Al Jazeera’s Newman said: “The Communist Party of Cuba is more important than the National Assembly or even the Council of State.
“They set the guidelines for the country and Raul Castro is going to remain as head of that all-powerful Communist Party. So certainly Diaz-Canel is not going to be able to run off to become the great reformer, even if he wanted to – and, from what we understand, that is not his position.
“This is a story of continuity foretold.”
In his speech, Diaz-Canel said: “There is no space here for a transition that ignores or destroys the legacy of so many years of struggle.”
The transfer of power comes at a precarious time in Cuba’s history. Cuban allies in Latin America have been voted out of government positions across the region in recent years.
“Cuban foreign policy will remain unchanged and we reiterate that no one will be able to weaken the Revolution, nor make the Cuban people yield because Cuba does not make concessions against its sovereignty and independence” said Diaz-Canel.
“We will never give in to pressure or threats. The changes that are necessary will continue to be decided sovereignly by the Cuban people.
Limits of detente
Kapcia said: “The deterioration in relations has entirely come from the US point of view.
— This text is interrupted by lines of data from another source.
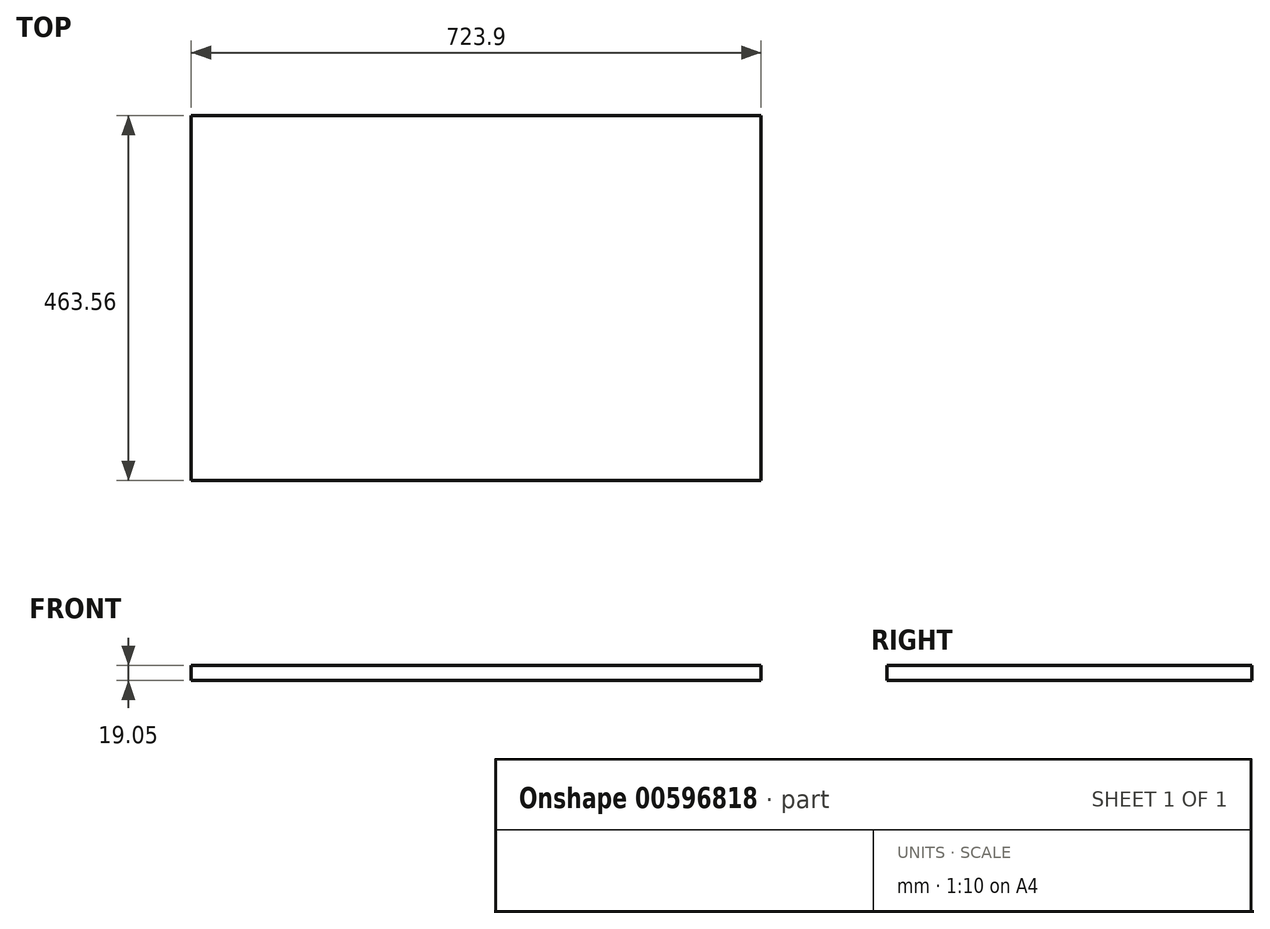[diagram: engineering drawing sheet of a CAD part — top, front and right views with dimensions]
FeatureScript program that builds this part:
annotation { "Feature Type Name" : "Feature", "Feature Type Description" : "" }
export const myFeature = defineFeature(function(context is Context, id is Id, definition is map)
    precondition{}
    {
        {
            var Q0;
            Q0=qCreatedBy(makeId("Top.planeOp"),FACE);
            var sketch = newSketch(context, id + "F0", { "sketchPlane" : qUnion([Q0])});
            skLineSegment(sketch, "E0.bottom", {"start": v(361.95, 231.77) * mm, "end": v(-361.95, 231.77) * mm});
            skLineSegment(sketch, "E0.top", {"start": v(361.95, -231.78) * mm, "end": v(-361.95, -231.78) * mm});
            skLineSegment(sketch, "E0.left", {"start": v(361.95, 231.77) * mm, "end": v(361.95, -231.78) * mm});
            skLineSegment(sketch, "E0.right", {"start": v(-361.95, 231.77) * mm, "end": v(-361.95, -231.78) * mm});
            skPoint(sketch, "E0.middle", {"position": v(0, 0) * mm});
            skSolve(sketch);
        }
        {
            var Q0;
            Q0=makeQuery(id+"F0.imprint","IMPRINT",FACE,{"disambiguationData":[TD([[makeQuery(id+"F0.imprint","IMPRINT",EDGE,{"derivedFrom":sQuery(id+"F0.wireOp",EDGE,"E0.bottom")}),1.0]])]});
            extrude(context, id + "F1", {"entities" : qUnion([Q0]), "depth" : 19.05 * mm, "offsetDistance" : 25.4 * mm});
        }
    });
The Cubans very clearly want proper relations with the US. They welcomed Obama.
“They also knew the limits of the Obama detente and they are cautious.
“But at the same it’s in their interest to have some kind of end to the embargo, to have normal relations and to avoid a hostility.”
Cuba facing economic difficulties after Raul, who succeeded his brother Fidel as president in 2008, initiated market-style reforms that were agreed to in 2011.
Though the reforms caused a boom in the Cuban economy, they have since slowed.
“Despite the errors and insufficiencies recognised in this plenary, the situation is more favourable than a few years ago,” Castro, 86, was quoted as saying by party newspaper Granma.
Political campaigning is outlawed in Cuba, so little is known about Diaz-Canel’s plans to navigate these challenges.
However, there is reason to believe the president will continue with liberalising social policies, given his past support for LGBT rights, expanded internet access and loosening government controls on media.
Still, Diaz-Canel is not known to support changing Cuba’s government from the one-party system in place since the revolution, a demand from anti-Castro politicians in the US.
According to Ted Piccone, a senior fellow at the Brookings Institution, the Trump administration will most probably “double down” on its “embrace of punitive regime change” in Cuba after Diaz-Canel assumes power.